Outre les nouvelles recrues, tous les douaniers de terrain et experts techniques travaillant dans l’environnement portuaire devront suivre tous les ans une formation de quatre jours au centre. Ce dernier pourra également accueillir des délégations étrangères et continuera à coopérer avec l’OMD, dans le cadre du Programme de contrôle des conteneurs par exemple.

Formation du futur

Kees envisage à présent de recourir à la réalité virtuelle et à la réalité augmentée. Ces deux technologies sont distinctes : alors que la réalité virtuelle crée une simulation totalement immersive, la réalité augmentée superpose au monde réel des images 3D, des légendes et d’autres éléments qui améliorent la perception par l’utilisateur de son environnement.

La technologie de réalité virtuelle s’est avérée un atout majeur pour certaines industries telles que celles de la santé ou l’industrie pétrolière. Les compagnies pétrolières ont commencé à utiliser cette technologie pour former leurs employés à évoluer sur les plates-formes pétrolières. Les hôpitaux utilisent la réalité virtuelle pour guider les praticiens dans des procédures telles que la réanimation cardio-respiratoire ou l’insertion de cathéters Foley.

Un ordinateur, des capteurs et un casque suffiraient pour être transporté dans un entrepôt ou sur un terminal portuaire, ou encore à Madagascar pour y découvrir la faune et la flore. Pour démontrer l’intérêt du concept, Kees a organisé une formation au tir de défense pour un groupe de douaniers chargés de faire des perquisitions à domicile à l’aide d’une simulation à 360° développée par une compagnie privée en cooopération avec le ministère de la défense néerlandais et l’organisation néerlandaise de recherche scientifique appliquée.

Les douaniers ont trouvé l’entraînement trés efficace et très réaliste. Bien qu’ils soient déjà bien entraînés, ils ont ressenti des poussées d’adrénaline durant l’exercice. La technologie offre la possibilité de revisionner les images pour analyse, de rejouer autant de fois qu’on le veut, de développer une multitude de scénarios et d’environnements. En outre, dans le cas de l’entraînement au tir, les questions de sécurité ne se posent pas et il n’est pas nécessaire d’acheter des balles.
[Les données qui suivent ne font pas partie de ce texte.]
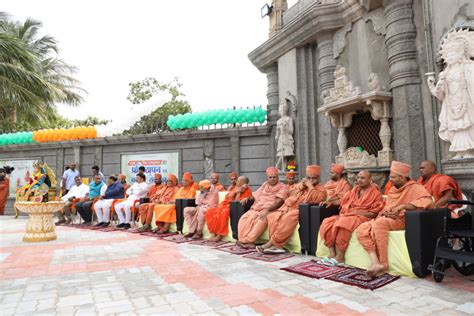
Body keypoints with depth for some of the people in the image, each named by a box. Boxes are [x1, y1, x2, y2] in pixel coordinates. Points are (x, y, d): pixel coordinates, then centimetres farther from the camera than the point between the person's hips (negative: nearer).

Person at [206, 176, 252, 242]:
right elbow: (227, 198, 5)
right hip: (227, 205, 8)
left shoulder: (247, 190, -6)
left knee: (223, 213, -37)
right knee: (210, 211, -9)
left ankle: (220, 235, -25)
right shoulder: (236, 188, 15)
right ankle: (215, 233, -10)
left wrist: (239, 192, -12)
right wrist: (235, 191, -7)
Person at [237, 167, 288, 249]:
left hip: (270, 210, -5)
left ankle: (248, 241, -31)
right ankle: (244, 240, -25)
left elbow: (278, 202, -12)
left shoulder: (282, 188, 4)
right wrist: (247, 198, 7)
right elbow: (255, 195, 29)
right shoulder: (264, 185, 23)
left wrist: (267, 209, -28)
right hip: (256, 209, 5)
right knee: (244, 218, -22)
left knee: (261, 219, -36)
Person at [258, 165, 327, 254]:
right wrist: (299, 188, 7)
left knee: (288, 218, -36)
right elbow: (290, 195, 22)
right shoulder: (301, 184, 25)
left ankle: (271, 243, -31)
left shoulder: (321, 189, 7)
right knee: (272, 216, -20)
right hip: (288, 207, 6)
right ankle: (277, 245, -27)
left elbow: (316, 200, -14)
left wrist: (310, 186, -9)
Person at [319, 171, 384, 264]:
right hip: (346, 215, 7)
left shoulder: (375, 193, 1)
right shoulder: (354, 190, 20)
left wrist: (358, 212, -15)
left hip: (361, 217, -6)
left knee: (342, 223, -36)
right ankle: (332, 253, -23)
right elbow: (342, 201, 22)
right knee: (327, 222, -19)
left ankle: (340, 256, -29)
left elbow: (374, 213, -4)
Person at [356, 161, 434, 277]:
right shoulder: (392, 190, 18)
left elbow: (428, 201, -24)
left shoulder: (415, 188, -4)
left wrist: (402, 206, -28)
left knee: (380, 223, -36)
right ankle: (375, 263, -30)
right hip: (386, 219, 7)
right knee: (361, 230, -16)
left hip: (402, 220, -7)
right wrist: (386, 213, -6)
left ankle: (383, 264, -28)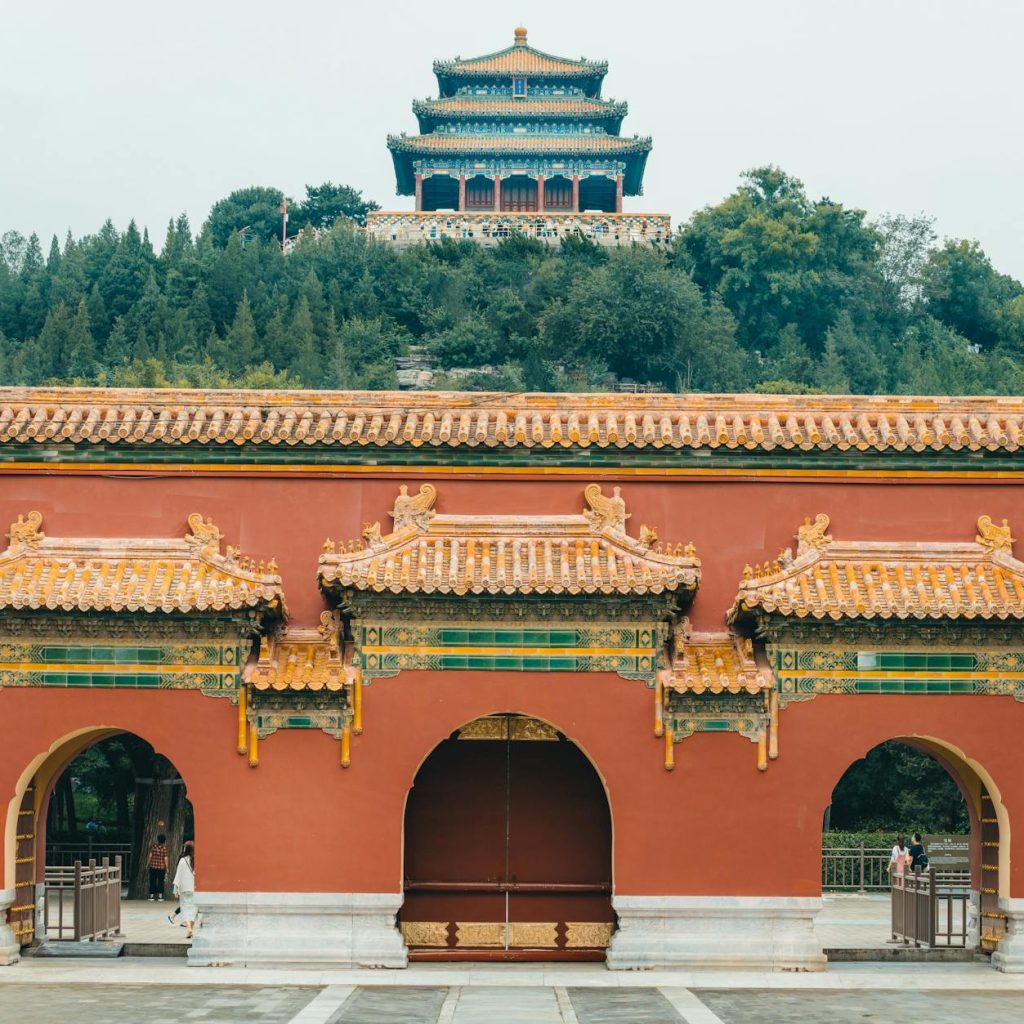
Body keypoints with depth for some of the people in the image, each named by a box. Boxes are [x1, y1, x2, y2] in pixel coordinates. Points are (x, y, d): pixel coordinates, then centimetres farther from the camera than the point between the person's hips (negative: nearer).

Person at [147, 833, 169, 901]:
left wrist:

Un des obstacles à cette technologie est son coût. Les appareils de réalité virtuelle sont encore relativement chers et requièrent l’utilisation et l’installation d’ordinateurs équipés de puissantes cartes graphiques. Qui plus est, développer un système de formation en réalité virtuelle est en lui-même onéreux. Il y a également d’autres préoccupations : la technologie se heurte encore à la difficulté de restituer le sens du toucher et du retour de force, et les appareils peuvent désorienter les utilisateurs qui peuvent ressentir un certain malaise après l’utilisation de la réalité virtuelle.

Quant à la réalité augmentée, elle permettrait de former plus facilement à certaines tâches comme l’inspection d’un véhicule. Chaque partie du véhicule pourrait être visualisée sous tous ses angles, et démontée d’un geste de la main.

Conclusion

Comme beaucoup, Kees est persuadé que les technologies de réalité virtuelle et de réalité augmentée joueront un rôle majeur dans les formations de demain. Il travaille actuellement à la mise au point d’un business case pour trouver les fonds nécessaires au développement d’un petit jeu de réalité virtuelle qui servirait de pilote. Toute administration ou organisation intéressée à se joindre à ses efforts est vivement invitée à le contacter.